FILM REVIEW: Thor
- May 5, 2011 7:42 PM |
- By Eli Glasner
I hath travelled many leagues from the darkened tomb of cinematic projection to bring thee the epic tale of my viewing. Let there be much rejoicing as I spin a tale of heroes and maidens.
Okay, so I haven't mastered my Thor speak yet. But that's my way of saying, Thor ain't your average super hero.
The hammer-wielding warrior comes from the Marvel stable of superheroes. The same folks who gave us the Hulk, Spider-Man, X-Men and more. As opposed to its comic competitor DC, Marvel defined itself by creating characters who were human first and heroes second. Each of them had that Everyman quality: Peter Parker, the nerd given his chance to shine; Iron Man, the technological genius/alcoholic playboy.
Chris Hemsworth, left, and Natalie Portman are shown in a scene from Thor. (Zade Rosenthal/Paramount Pictures-Marvel Studios/Associated Press)
But Thor was different. He was no mere mortal.

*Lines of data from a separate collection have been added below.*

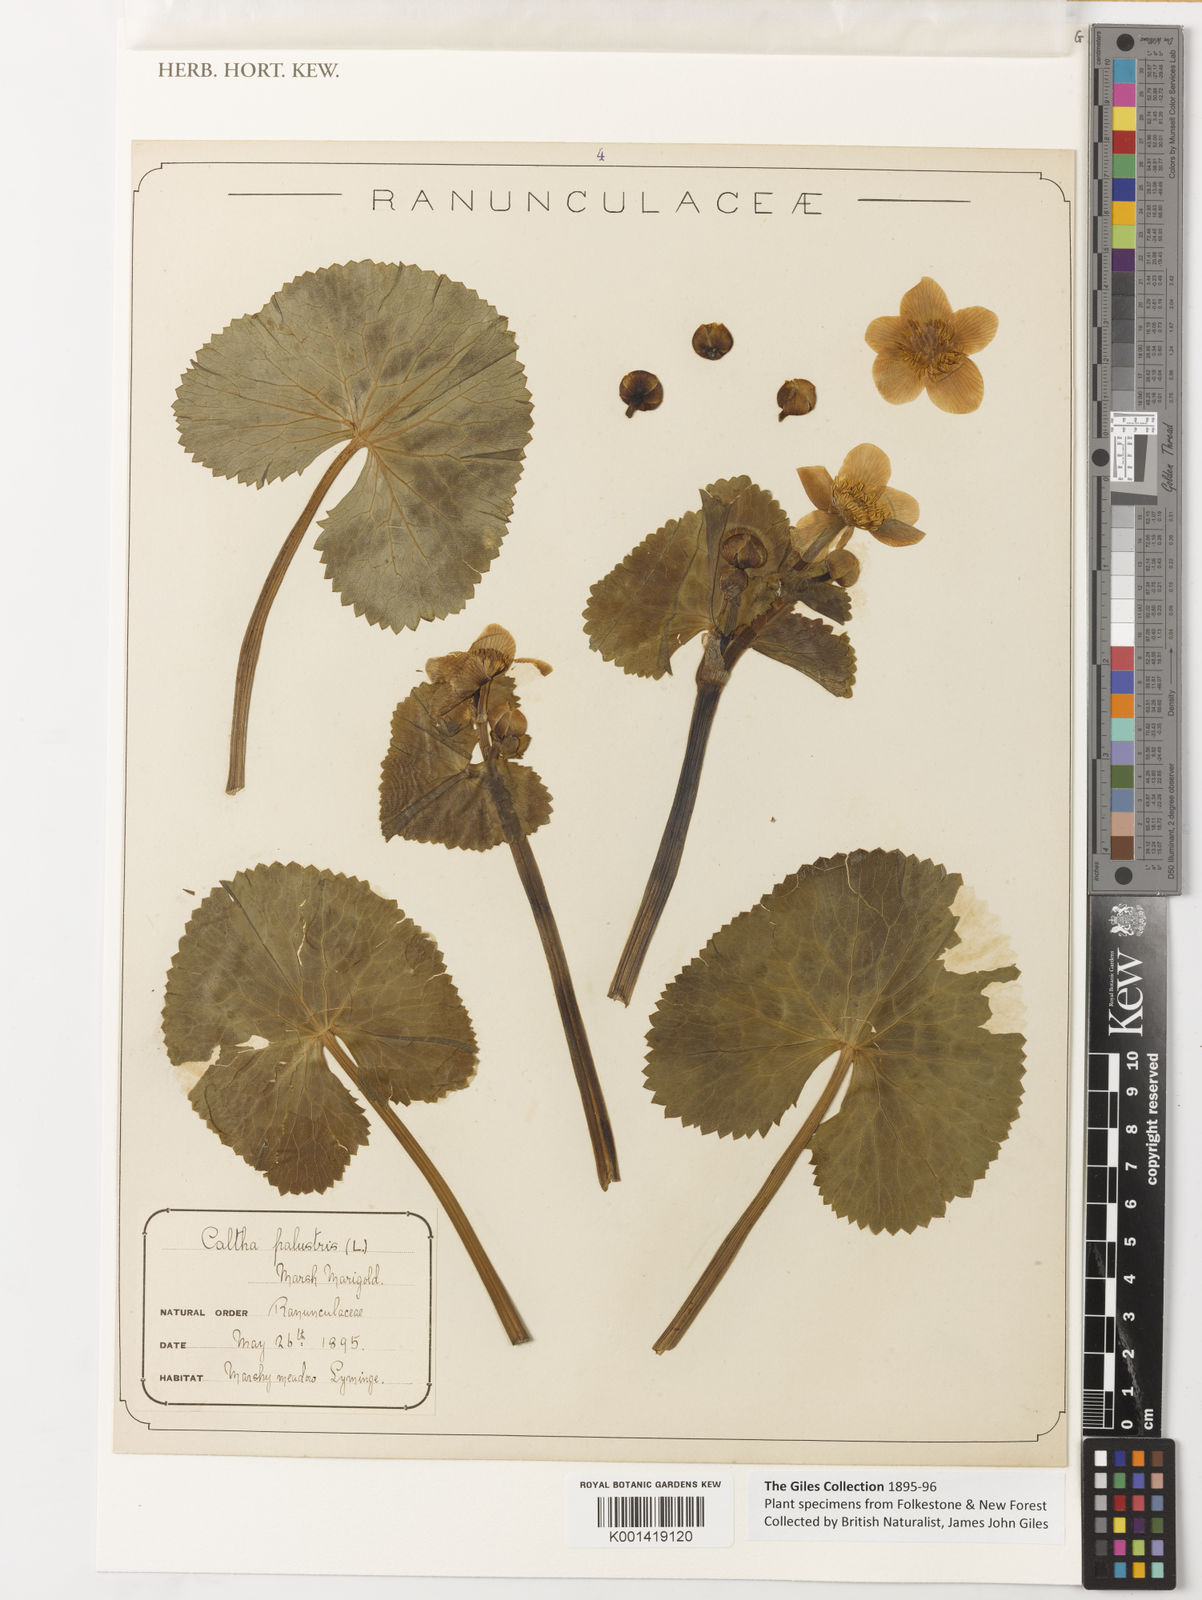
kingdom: Plantae
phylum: Tracheophyta
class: Magnoliopsida
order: Ranunculales
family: Ranunculaceae
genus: Caltha
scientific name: Caltha palustris
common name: Marsh marigold
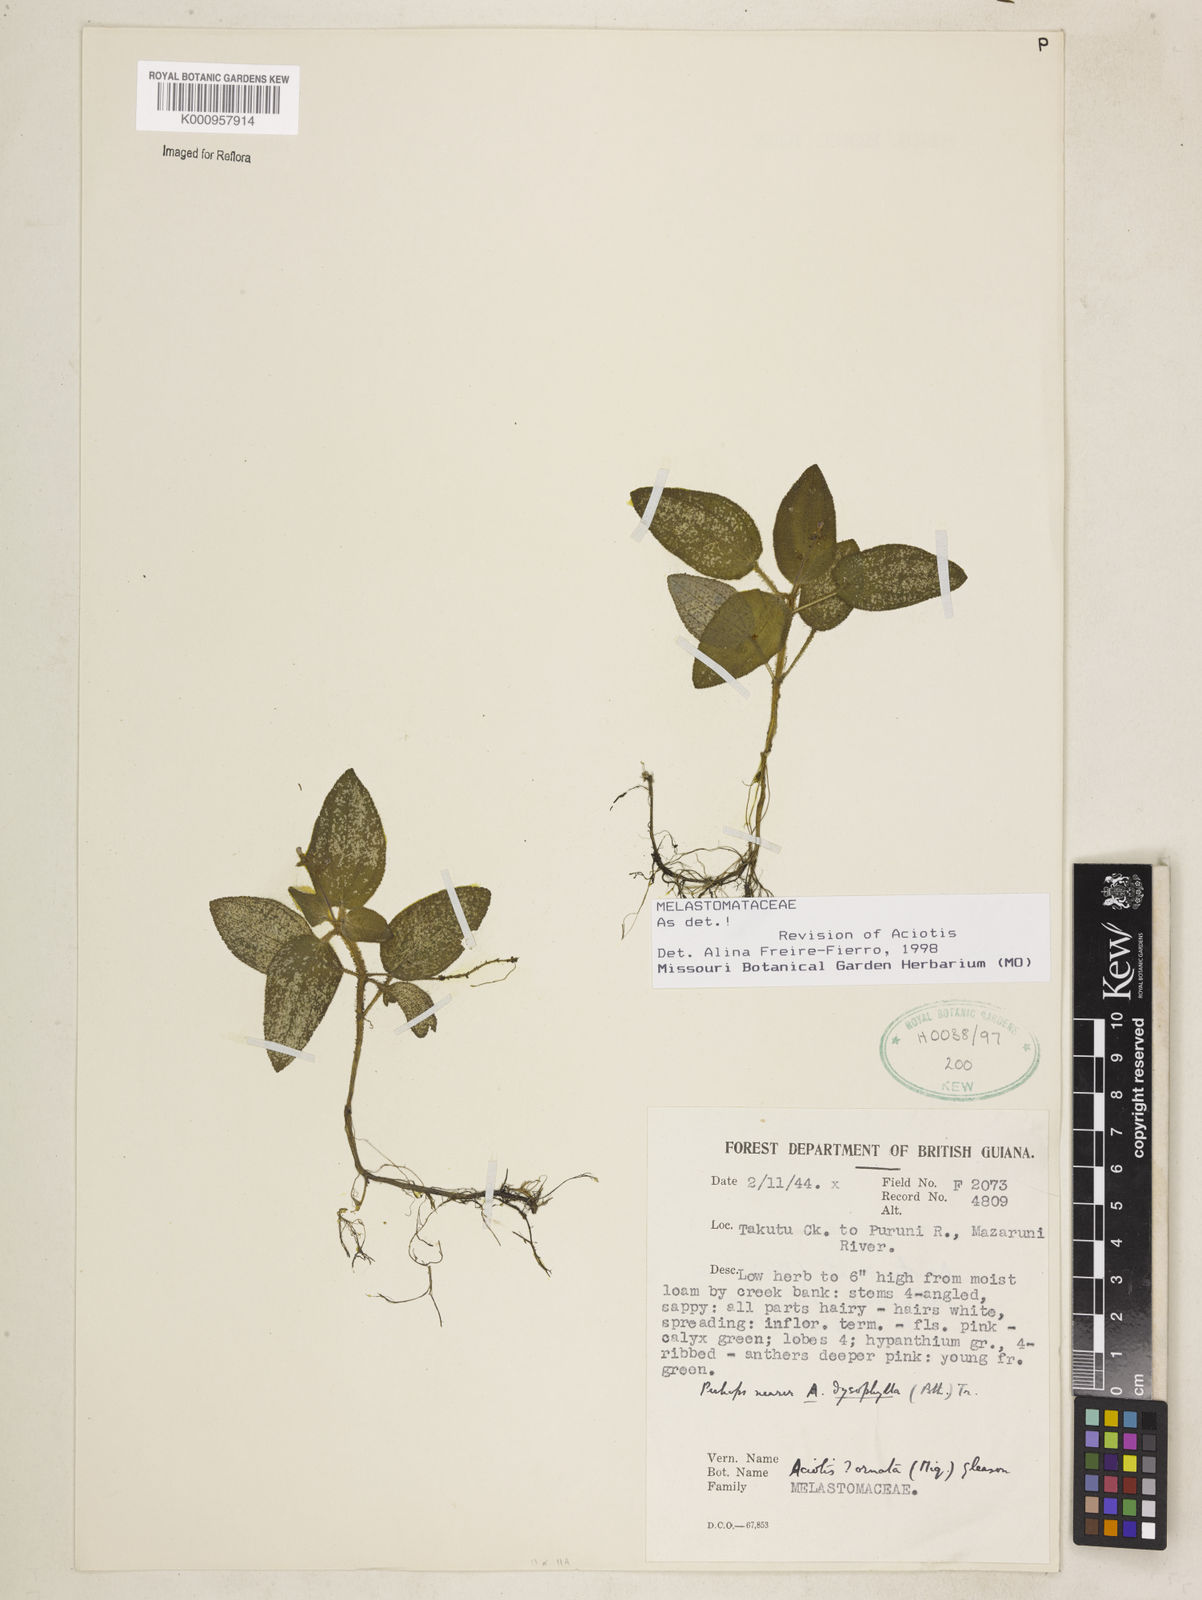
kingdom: Plantae
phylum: Tracheophyta
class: Magnoliopsida
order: Myrtales
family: Melastomataceae
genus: Aciotis
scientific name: Aciotis ornata
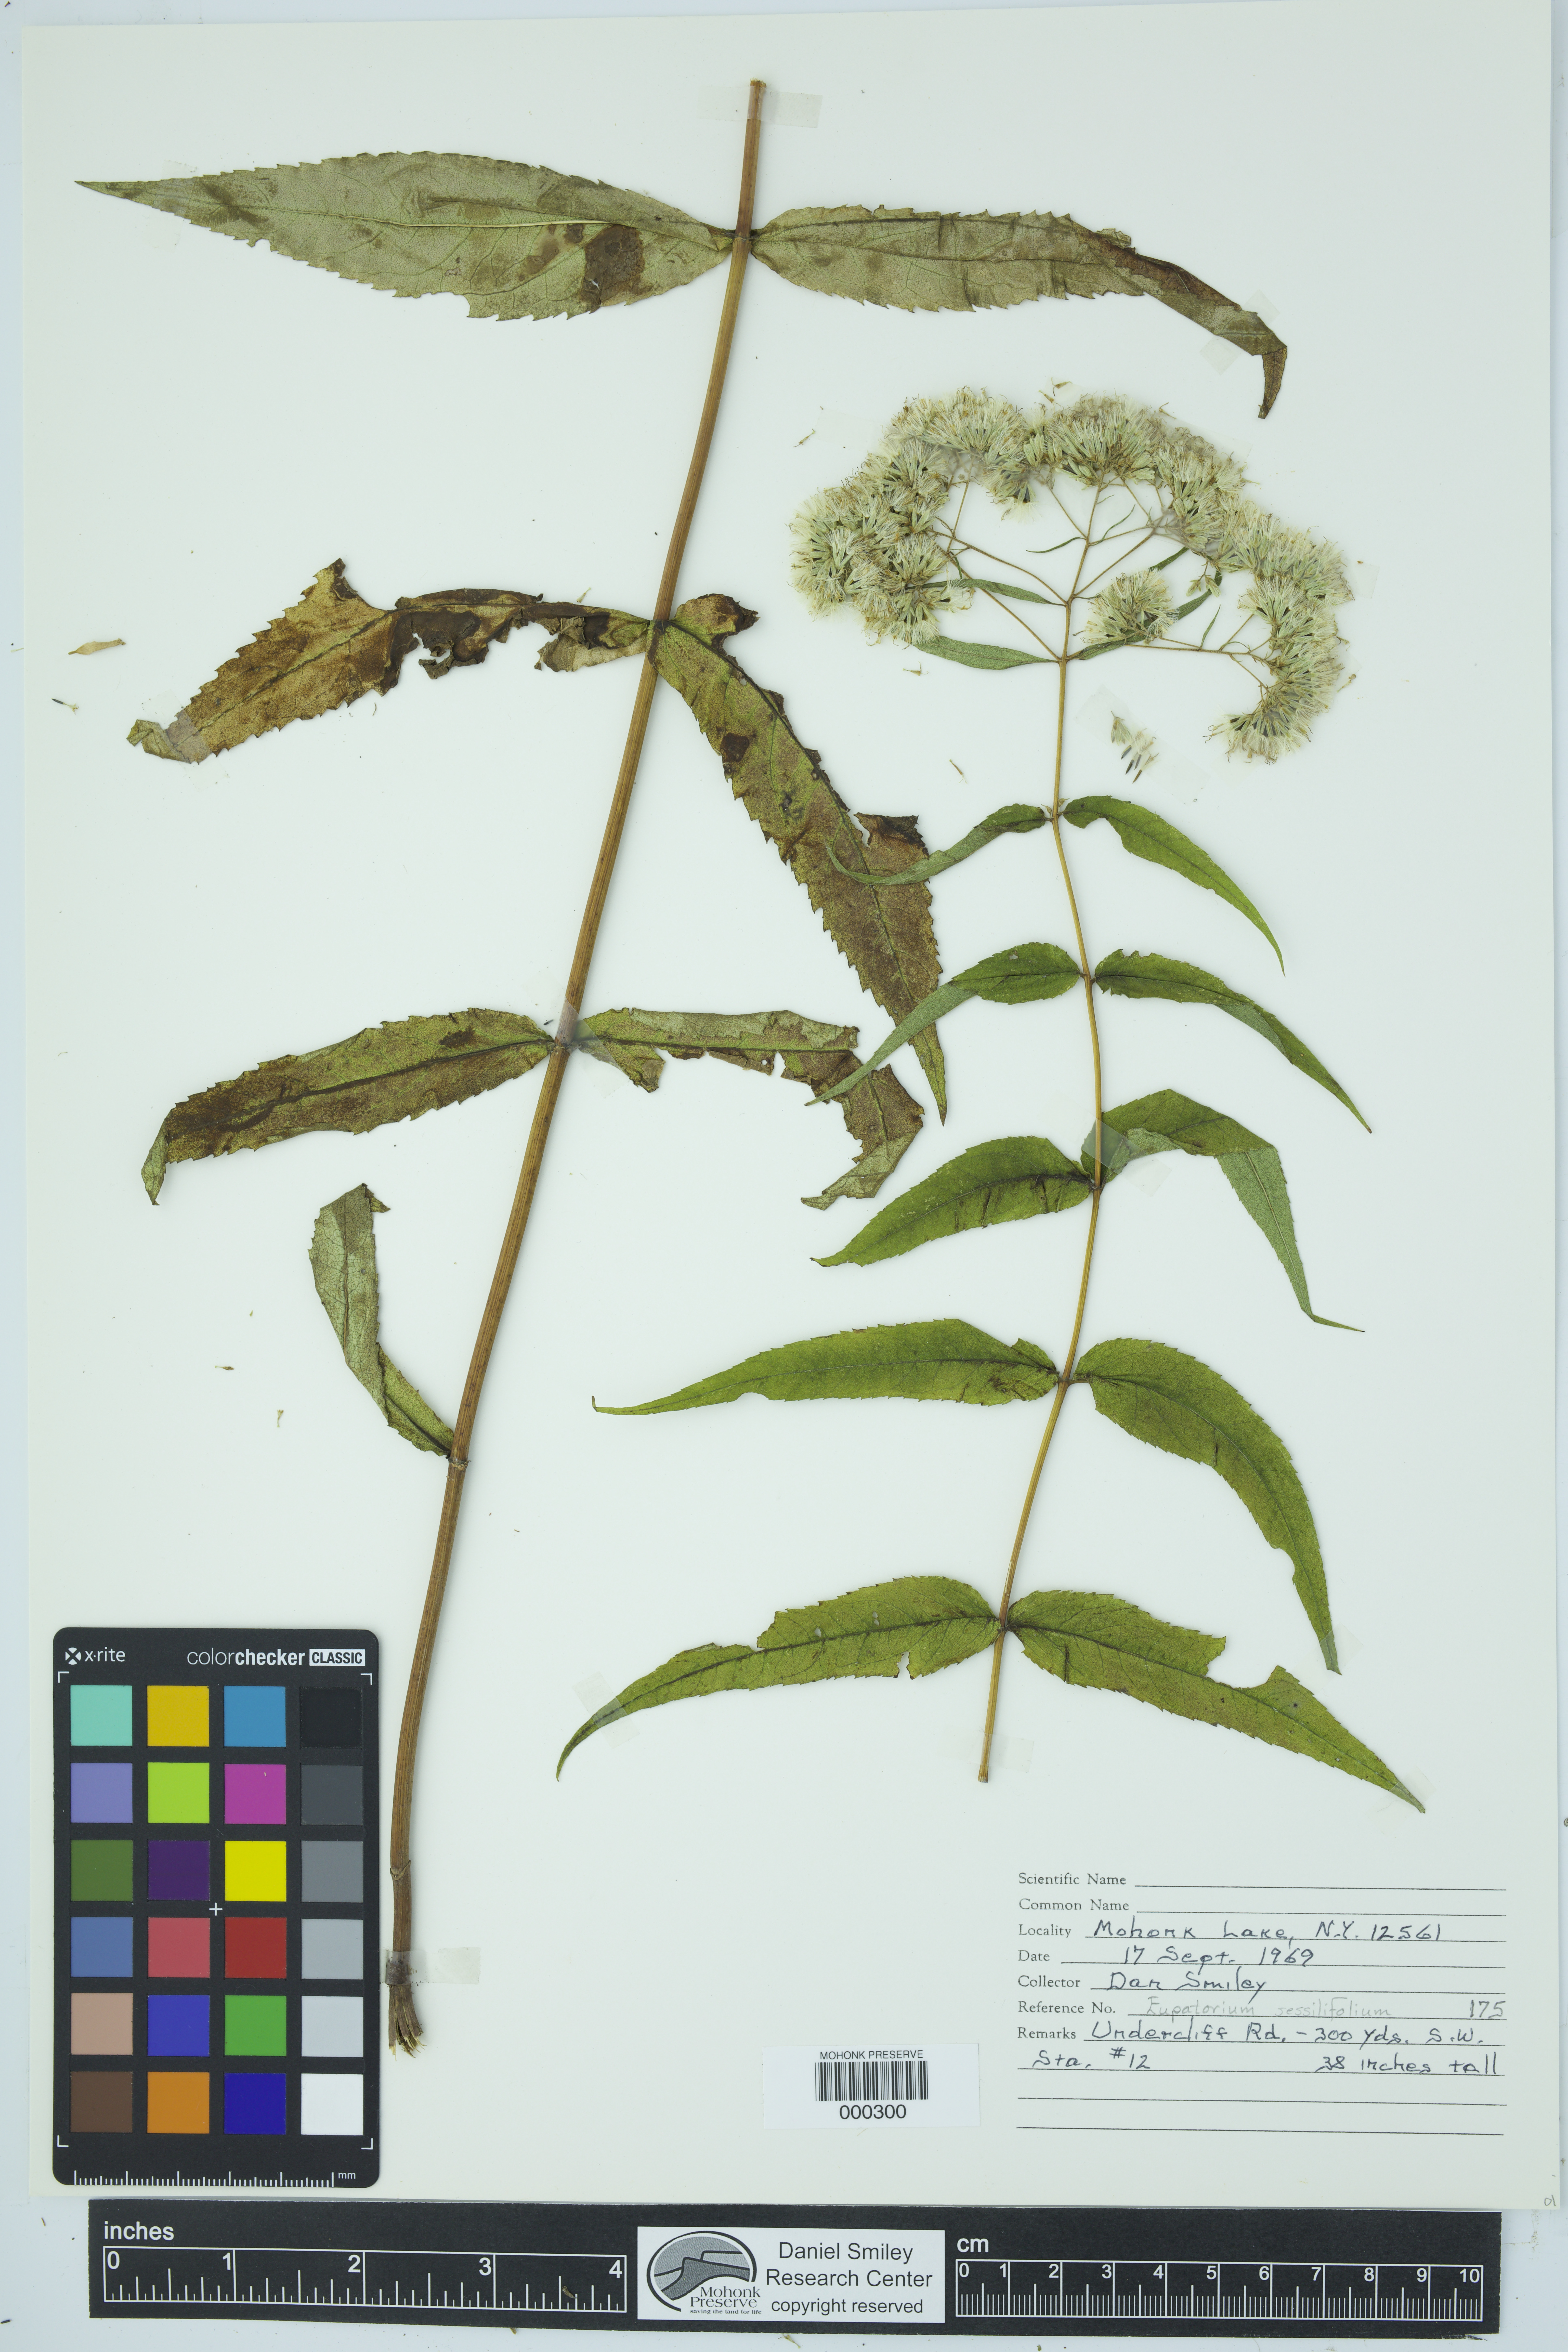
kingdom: Plantae
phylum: Tracheophyta
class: Magnoliopsida
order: Asterales
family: Asteraceae
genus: Eupatorium
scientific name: Eupatorium sessilifolium
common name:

He was a god. The Norse god of Thunder.
Which is why bringing Thor to the silver screen was its own epic struggle. There were scripts based entirely in the heavens and ancient battles with Vikings. But it was the classically trained actor turned director Kenneth Branagh who brought Thor down to Earth, which is why the film works as well as it does.
Much of the beginning of Thor takes place in the realm of Asgard, the home of the gods. Production designer Bo Welch is responsible for the setting and it is, in a word, audacious. Welch gave us the gothic delights of Batman Returns and Edward Scissorhands. But Thor's homeland is far from dark and twisted. It's bold and bright - the building's muscular metallic forms jutting with soaring spires, shining with gold and bronze. It's as if someone saw Frank Gehry's Guggenheim museum in Bilbao and said, "That's great Frank, now how 'bout you do an entire city?"
Presiding over Asgard is Odin the All-father played with a royal timbre by Anthony Hopkins. Odin has two very different sons, the lion-hearted Thor and the slippery trickster Loki. On the day Thor is to be crowned king, he defies his father and travels to another land to battle the frost giants, ending a centuries-old truce. This doesn't sit so well with Papa, who banishes Thor to Earth. Alone. Mortal. No fancy hammer.
Which brings us to the other portion of the story, where in the New Mexico desert a scientist named Jane, played by Natalie Portman, is driving around looking for wormholes when WHAM, she hits Goldilocks with her van. Thor is unharmed but quickly begins spouting gibberish, shouting for Heimdall to return him to Asgard.
On Earth, Thor is a man from another time, another realm. But the script embraces his origins, which effectively humanizes him. Like Princess Giselle from Enchanted, Thor's behaviour is quaint and comedic. He doesn't ask for a refill of coffee, he smashes his mug on the ground and bellows "Another!" The fresh-faced Aussie actor Chris Hemsworth spouts the silly dialogue with a wink and a smile. All in all there isn't much of a weak spot in the cast. Natalie Portman brings much added backbone to her damsel-in-distress role. Kat Dennings steals just about every scene she's in, getting her smirk on as lab assistant Darcy. Back in Asgard, Thor's bothersome brother Loki is played with surprising restraint by Tom Hiddleston. Even the role of Heimdall, the Gatekeeper of Asgard, is anchored by a strong performance by Idris Elba, who you may recognize as Stringer Bell from The Wire.
Chris Hemsworth, left, and Anthony Hopkins are shown amid the gold ceilings of Asgarth. (Zade Rosenthal/Paramount Pictures-Marvel Studios/Associated Press)
Compared to all of this out-of-this-world scenery and storytelling, the actual action sequences are sadly conventional. Thor tussles with ice-covered creatures and metallic monsters. The screen is a mess of dark swooshes, smashes and sub-par CGI. (Thor is also being offered in 3D, but I wouldn't recommend the converted version, which just detracts from the quality of the visuals.)
The best pleasures come from the film's most majestic moments. Boiled down to its basics, Thor is like Shakespeare on steroids, which may be why Branagh was well chosen as director. Behind the histrionics and heroics he kept the focus on the relationships. Plus he had the experience to grasp the scale of these Wagnerian warriors and their world. Accompanied by a soaring score by Patrick Doyle, Thor soars. Verily, thou will have a mighty fun time.
So says Eli!
(Nope, still can't pull it off. Maybe if I try it wearing the hat.)
RATING: Four Mighty Hammers out of Five.